▶ [Stored data]:
-----
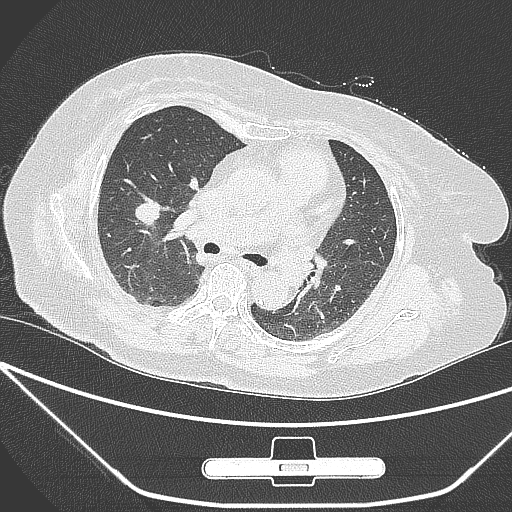
Chest CT, one axial slice; position 159 of 245 along the scan axis; 120 kVp; lung window (W 1500 / L -600 HU); 1 mm slice thickness; 512 × 512 image matrix, field of view 365 × 365 mm. Female patient, age 65 years. Case-level facts recorded for this patient, not image findings: clinical TNM (as recorded): T1c N0 M0; histopathological grade: G3.
Outlined on this slice (rectangle marked by the reading radiologist):
- lung tumour (recorded histology: adenocarcinoma): bounding box [x1, y1, x2, y2] px = [125, 195, 167, 228]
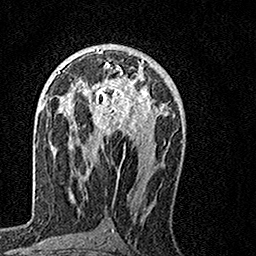
Breast MRI, one axial slice. Position 81 of 160 along the scan axis. Cropped to one breast. Dynamic contrast-enhanced series, time point 2 of 7 at this slice position (early post-contrast). 1.5 T. TE 3.5 ms, TR 7.2 ms. 256 × 256 image matrix, field of view 160 × 160 mm. Female patient.
Annotated regions visible in this slice (semi-automatically segmented with operator editing):
- enhancing-tissue mask used for the functional tumour volume (all voxels passing the contrast-enhancement thresholds inside the analysis volume; usually the tumour): box from (x=66, y=60) to (x=155, y=159) px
-----
▶ [Task brief]: Give again, word for word, every line from the top of the data above to the line holding "Breast MRI, one", inclusive, with the pictures left out.

▶ [Response below]:
Chest CT, one axial slice; position 159 of 245 along the scan axis; 120 kVp; lung window (W 1500 / L -600 HU); 1 mm slice thickness; 512 × 512 image matrix, field of view 365 × 365 mm. Female patient, age 65 years. Case-level facts recorded for this patient, not image findings: clinical TNM (as recorded): T1c N0 M0; histopathological grade: G3.
Outlined on this slice (rectangle marked by the reading radiologist):
- lung tumour (recorded histology: adenocarcinoma): bounding box [x1, y1, x2, y2] px = [125, 195, 167, 228]
Breast MRI, one axial slice. Position 81 of 160 along the scan axis. Cropped to one breast. Dynamic contrast-enhanced series, time point 2 of 7 at this slice position (early post-contrast). 1.5 T. TE 3.5 ms, TR 7.2 ms. 256 × 256 image matrix, field of view 160 × 160 mm. Female patient.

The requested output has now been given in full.